A new study published by Accenture shows that the artificial intelligence boom happening across industries shows strong potential to bring corporate profits up around 38% by 2035. Specifically, the powerful revolutionary force stands to add about $14 trillion across 16 industries. Annual growth figures for some industries, as seen in the charts below, are set to double, or even more in the case of some industries, such as manufacturing and food service. The same growth figures across industries are set to increase in a similar manner from country to country, with the US leading the charge by jumping from 2.6% to 4.6%, Japan having the biggest growth by jumping from .8% to 2.7%, and Italy seeing the least benefit, projected to go from 1.0% to 1.8%.
In the United States, one of the biggest AI production and implementation markets, corporate profits across the industries in the study hit a high mark in 2010, peaking at 25% growth. The projections here have AI helping to not only bring the US back up to that figure, but to boost it by 10%, for a total of 35% annual growth. Sweden is predicted to top the US and grab the top spot for AI-powered profit growth with 37%, followed by Finland at 36%. Japan is projected to see 34% profit growth, Austria is at 30%, Germany is set for 29%, the Netherlands is showing 27%, the UK is at 25%, France is at 20%, Belgium is at 17%, Italy is at 12%, and Spain rounds out the chart with 11% profit growth.

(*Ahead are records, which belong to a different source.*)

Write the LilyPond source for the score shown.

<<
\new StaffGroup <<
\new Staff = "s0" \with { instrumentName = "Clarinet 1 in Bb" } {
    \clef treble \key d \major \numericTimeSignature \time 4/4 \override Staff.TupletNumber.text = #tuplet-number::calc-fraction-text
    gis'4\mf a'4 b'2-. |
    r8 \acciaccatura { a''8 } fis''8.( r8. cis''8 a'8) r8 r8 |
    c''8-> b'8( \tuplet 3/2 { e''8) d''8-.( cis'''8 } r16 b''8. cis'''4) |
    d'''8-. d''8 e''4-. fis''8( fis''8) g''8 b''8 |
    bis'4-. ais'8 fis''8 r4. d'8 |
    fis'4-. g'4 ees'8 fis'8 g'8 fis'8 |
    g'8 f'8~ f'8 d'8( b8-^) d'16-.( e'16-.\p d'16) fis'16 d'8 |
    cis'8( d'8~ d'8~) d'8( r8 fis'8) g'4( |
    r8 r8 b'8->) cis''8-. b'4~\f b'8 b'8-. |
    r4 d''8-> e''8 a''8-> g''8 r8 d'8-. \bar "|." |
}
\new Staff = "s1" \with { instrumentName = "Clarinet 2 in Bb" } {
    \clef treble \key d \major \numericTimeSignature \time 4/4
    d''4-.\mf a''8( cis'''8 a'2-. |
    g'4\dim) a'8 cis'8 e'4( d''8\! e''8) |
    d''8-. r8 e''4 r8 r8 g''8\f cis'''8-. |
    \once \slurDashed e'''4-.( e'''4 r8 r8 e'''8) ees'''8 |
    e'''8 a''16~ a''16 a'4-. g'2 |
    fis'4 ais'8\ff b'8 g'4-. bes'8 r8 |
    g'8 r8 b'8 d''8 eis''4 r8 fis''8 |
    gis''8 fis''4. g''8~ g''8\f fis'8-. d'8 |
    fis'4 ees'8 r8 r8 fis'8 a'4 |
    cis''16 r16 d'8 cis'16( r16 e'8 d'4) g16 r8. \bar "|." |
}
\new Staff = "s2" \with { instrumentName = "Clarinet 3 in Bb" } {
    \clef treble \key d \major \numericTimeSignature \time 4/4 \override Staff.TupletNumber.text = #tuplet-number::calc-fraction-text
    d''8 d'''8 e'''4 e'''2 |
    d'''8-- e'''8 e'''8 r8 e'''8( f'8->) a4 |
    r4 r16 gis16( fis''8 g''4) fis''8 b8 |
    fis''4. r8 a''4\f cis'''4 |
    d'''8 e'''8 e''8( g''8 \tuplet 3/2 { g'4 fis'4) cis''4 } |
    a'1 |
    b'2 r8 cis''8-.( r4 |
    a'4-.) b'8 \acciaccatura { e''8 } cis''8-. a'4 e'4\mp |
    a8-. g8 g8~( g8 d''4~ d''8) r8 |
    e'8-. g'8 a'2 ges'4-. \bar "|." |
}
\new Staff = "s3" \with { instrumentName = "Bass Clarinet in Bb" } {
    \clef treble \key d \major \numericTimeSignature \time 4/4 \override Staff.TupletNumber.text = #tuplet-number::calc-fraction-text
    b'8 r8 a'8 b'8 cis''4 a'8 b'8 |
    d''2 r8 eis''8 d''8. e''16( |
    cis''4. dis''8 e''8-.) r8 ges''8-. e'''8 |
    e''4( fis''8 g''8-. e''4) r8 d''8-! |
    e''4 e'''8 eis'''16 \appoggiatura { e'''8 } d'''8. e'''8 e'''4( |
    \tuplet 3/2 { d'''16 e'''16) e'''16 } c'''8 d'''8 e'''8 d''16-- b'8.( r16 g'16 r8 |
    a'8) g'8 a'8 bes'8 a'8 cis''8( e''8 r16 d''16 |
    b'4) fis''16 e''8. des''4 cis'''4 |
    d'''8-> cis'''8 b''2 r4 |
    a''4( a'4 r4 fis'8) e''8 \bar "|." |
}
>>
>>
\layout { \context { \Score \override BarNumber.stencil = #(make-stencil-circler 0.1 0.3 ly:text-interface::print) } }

Per-industry profit growth worldwide is based on just how much profit increase and spending decrease AI can bring. Education tops the charts, with an estimated 84% profit growth by 2035. The service industry is at 74%, construction is up to 71%, retail is at 59%, healthcare is at 55%, agriculture and other nature-related enterprises is at 53%, social services sits at 46%, transportation should see 44% growth, manufacturing shows potential for up to 39% growth, financial services sees 31%, public services is at 27%, the arts and entertainment are at 26%, professional services are listed at 24%, information and communication is at 17%, and utilities closes things out with 9%. There is also a separate category that encompasses industries not specifically addressed in a cumulative fashion, and that one boasts 36%. The interesting pattern shown there does not necessarily give the greatest gains to industries that will replace the greatest number of employees with AI programs; instead, the estimations are based on a wide range of factors, including how well an economy can absorb a new technology, the distribution of jobs and how much AI could help or how easily it could replace people, and the estimated prices to set up an AI revolution in a given industry.